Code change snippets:
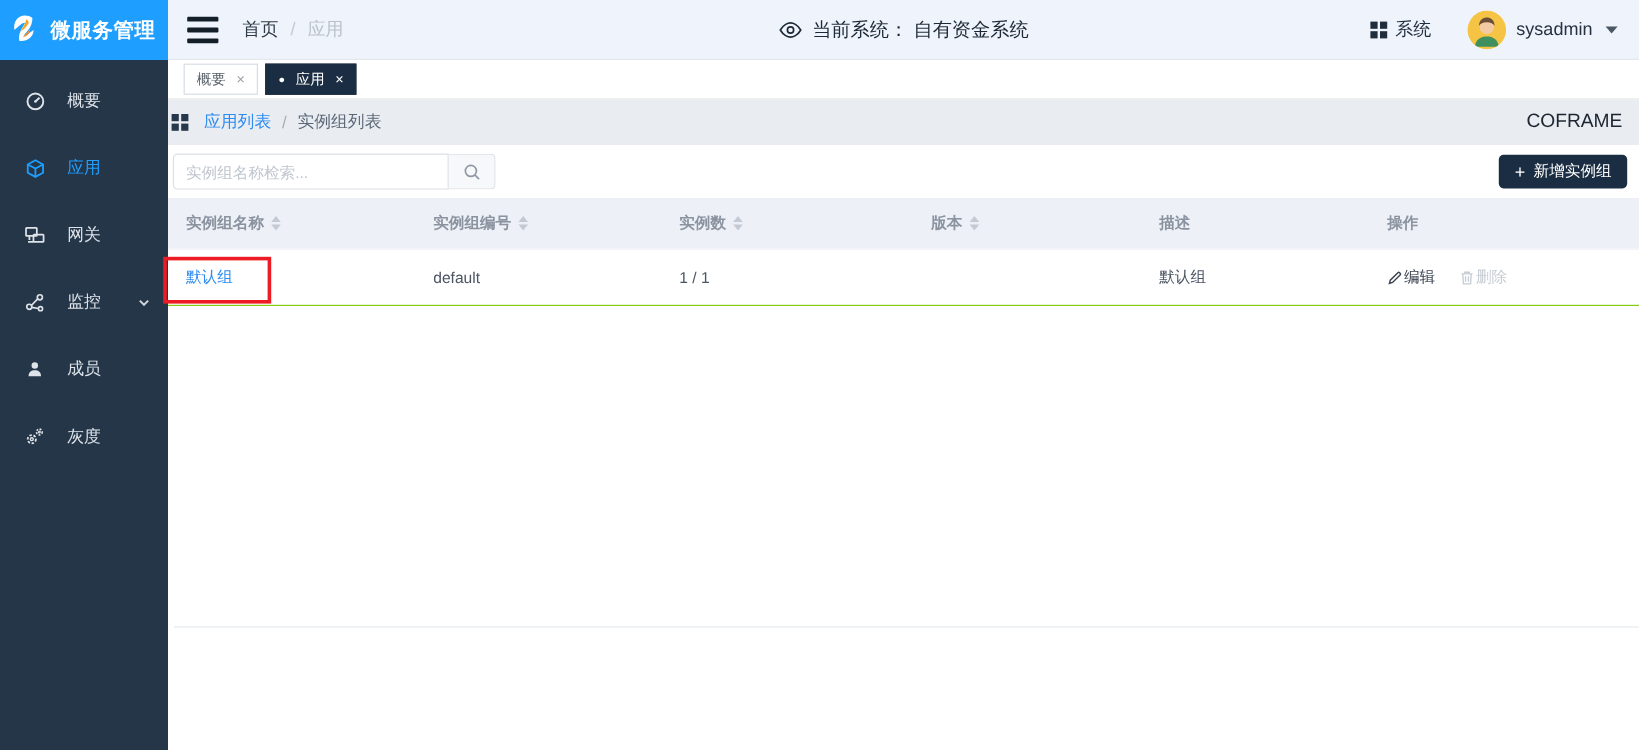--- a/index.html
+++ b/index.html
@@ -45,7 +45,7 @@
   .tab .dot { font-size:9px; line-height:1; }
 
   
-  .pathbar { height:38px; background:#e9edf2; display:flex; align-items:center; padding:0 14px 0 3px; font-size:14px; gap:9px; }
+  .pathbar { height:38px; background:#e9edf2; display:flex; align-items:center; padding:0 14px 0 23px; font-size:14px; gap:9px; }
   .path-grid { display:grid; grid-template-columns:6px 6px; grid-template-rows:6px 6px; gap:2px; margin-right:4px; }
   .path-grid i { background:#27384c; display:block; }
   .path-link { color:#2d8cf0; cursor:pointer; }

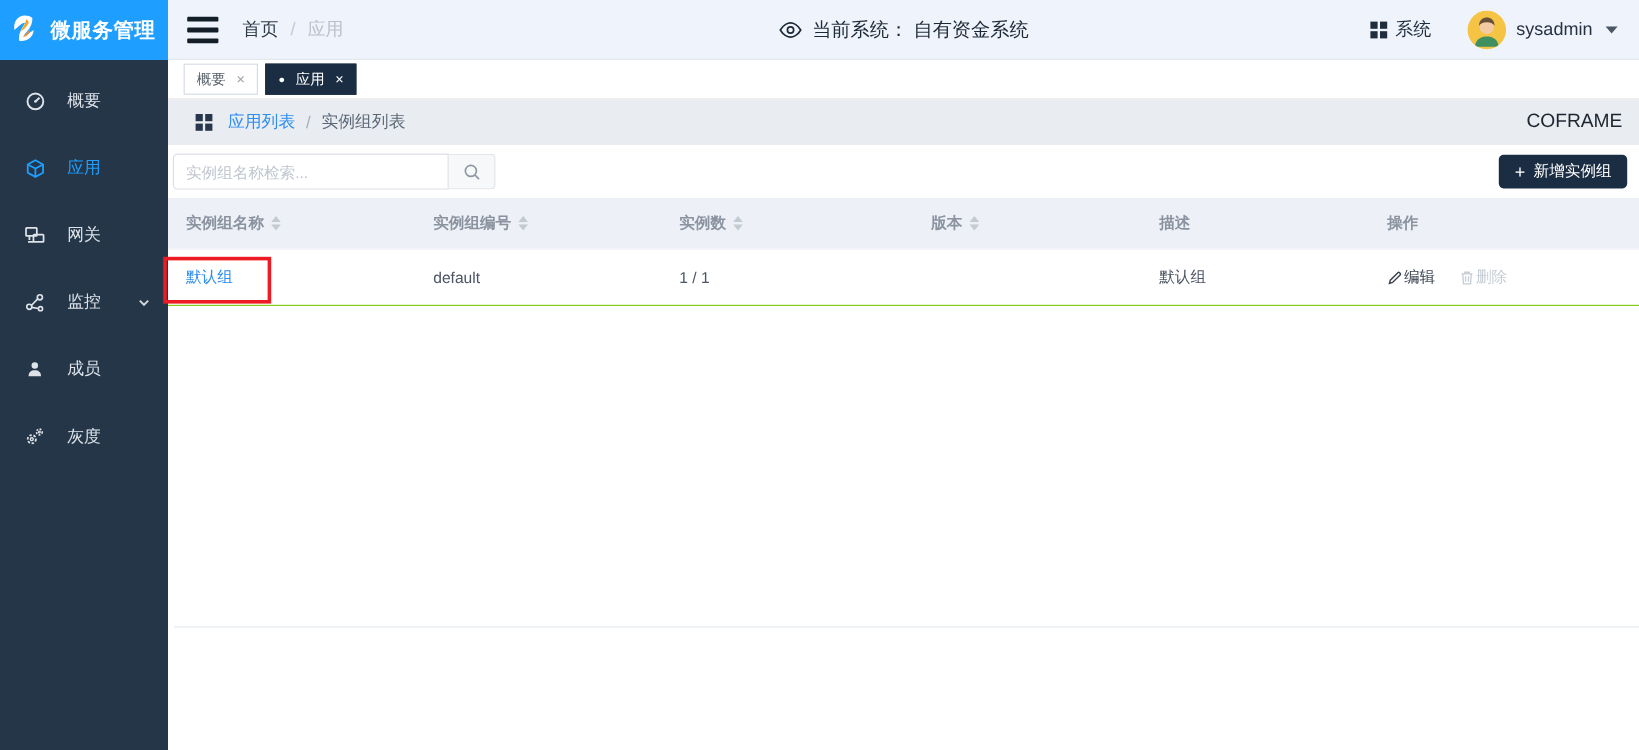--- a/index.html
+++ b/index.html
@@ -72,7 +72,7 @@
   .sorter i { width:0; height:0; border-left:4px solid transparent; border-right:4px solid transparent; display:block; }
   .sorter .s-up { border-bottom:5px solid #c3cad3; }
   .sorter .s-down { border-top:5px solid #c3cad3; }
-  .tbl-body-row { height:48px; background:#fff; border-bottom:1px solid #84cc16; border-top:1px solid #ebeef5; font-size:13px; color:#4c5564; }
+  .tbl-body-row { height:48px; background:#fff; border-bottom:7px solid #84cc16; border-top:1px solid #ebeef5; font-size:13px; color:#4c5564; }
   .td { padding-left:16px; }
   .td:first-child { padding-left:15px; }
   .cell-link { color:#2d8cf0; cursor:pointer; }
==
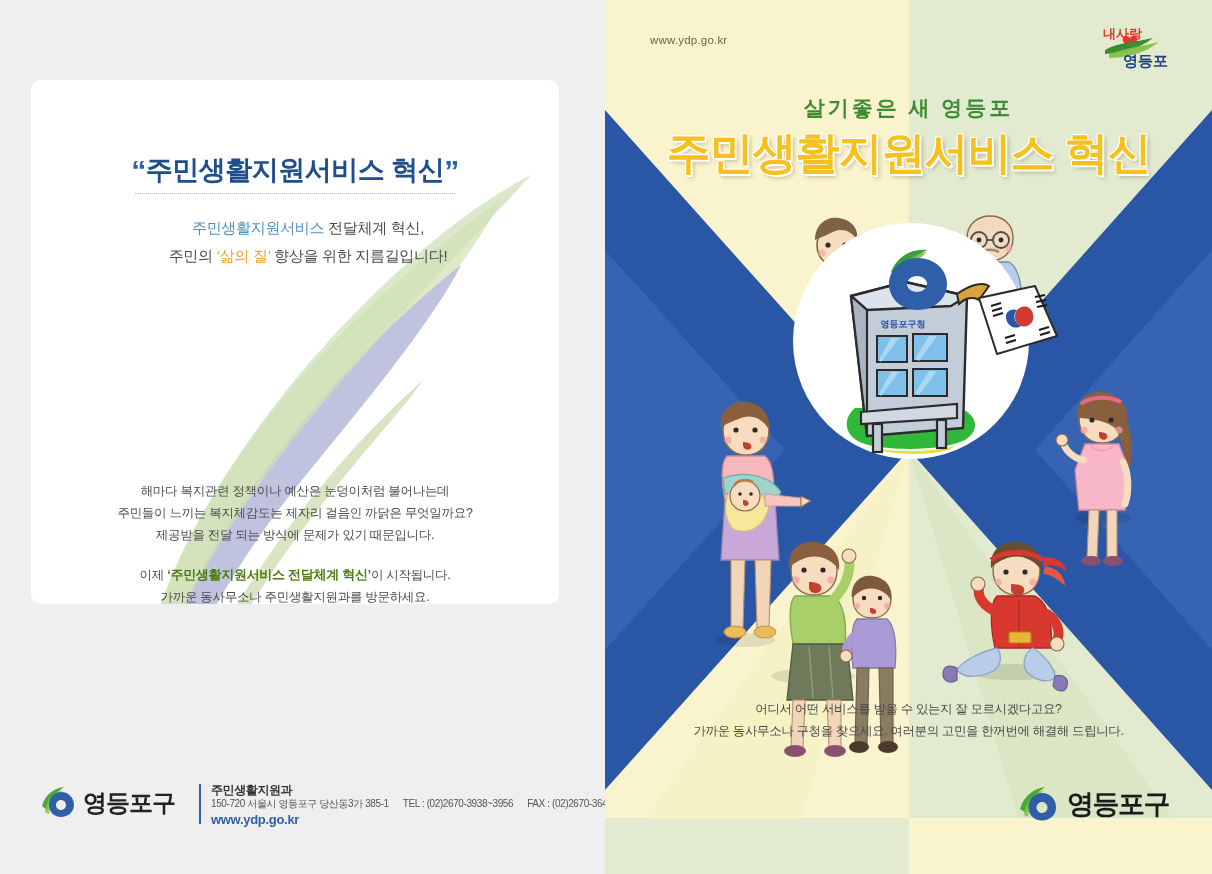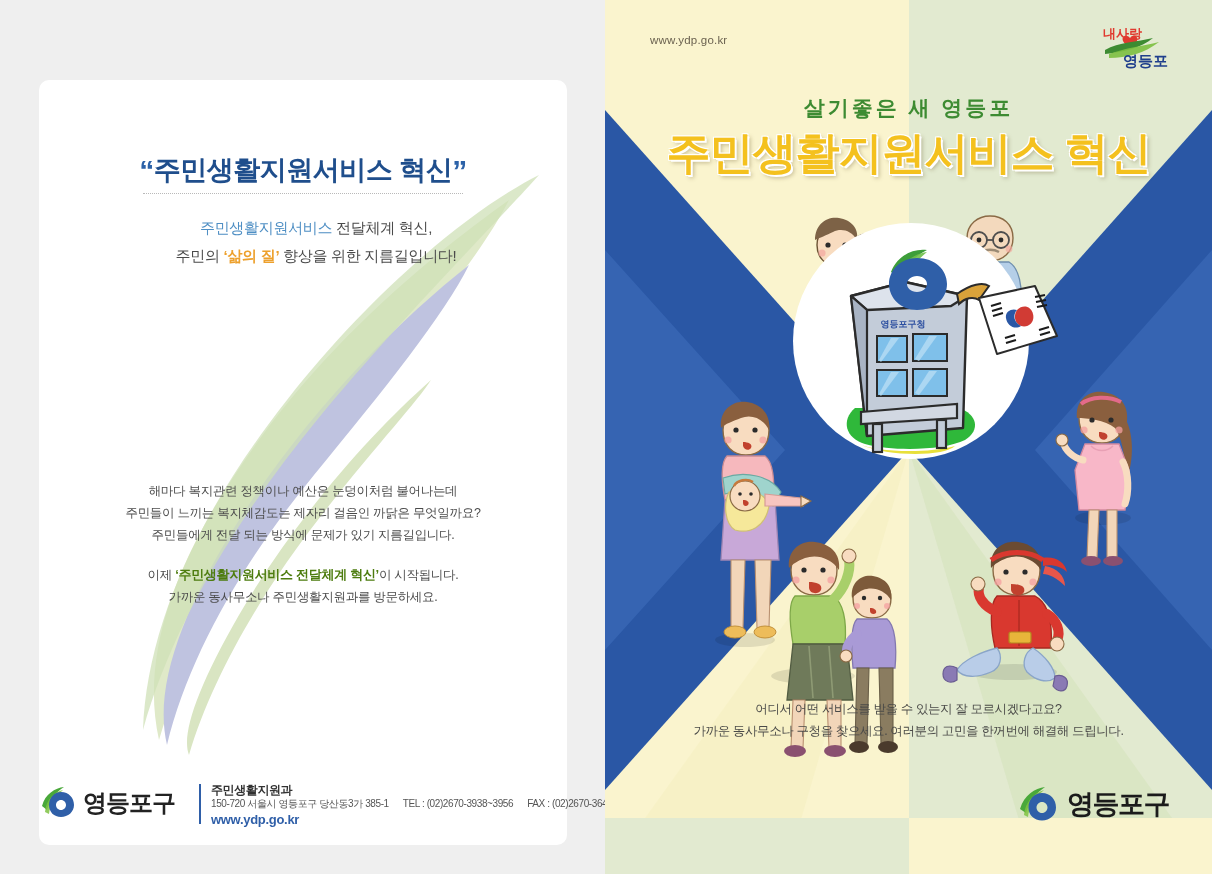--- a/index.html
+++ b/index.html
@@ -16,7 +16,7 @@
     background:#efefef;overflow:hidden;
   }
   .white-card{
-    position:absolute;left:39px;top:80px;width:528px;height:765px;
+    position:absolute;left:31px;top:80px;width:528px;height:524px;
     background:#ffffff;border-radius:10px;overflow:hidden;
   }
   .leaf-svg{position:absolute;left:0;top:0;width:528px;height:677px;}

▶ Work to be completed:
Please copy each line of the entries in which the word "pointer" shows up.

▶ Worked solution:
   .path-link { color:#2d8cf0; cursor:pointer; }
   .cell-link { color:#2d8cf0; cursor:pointer; }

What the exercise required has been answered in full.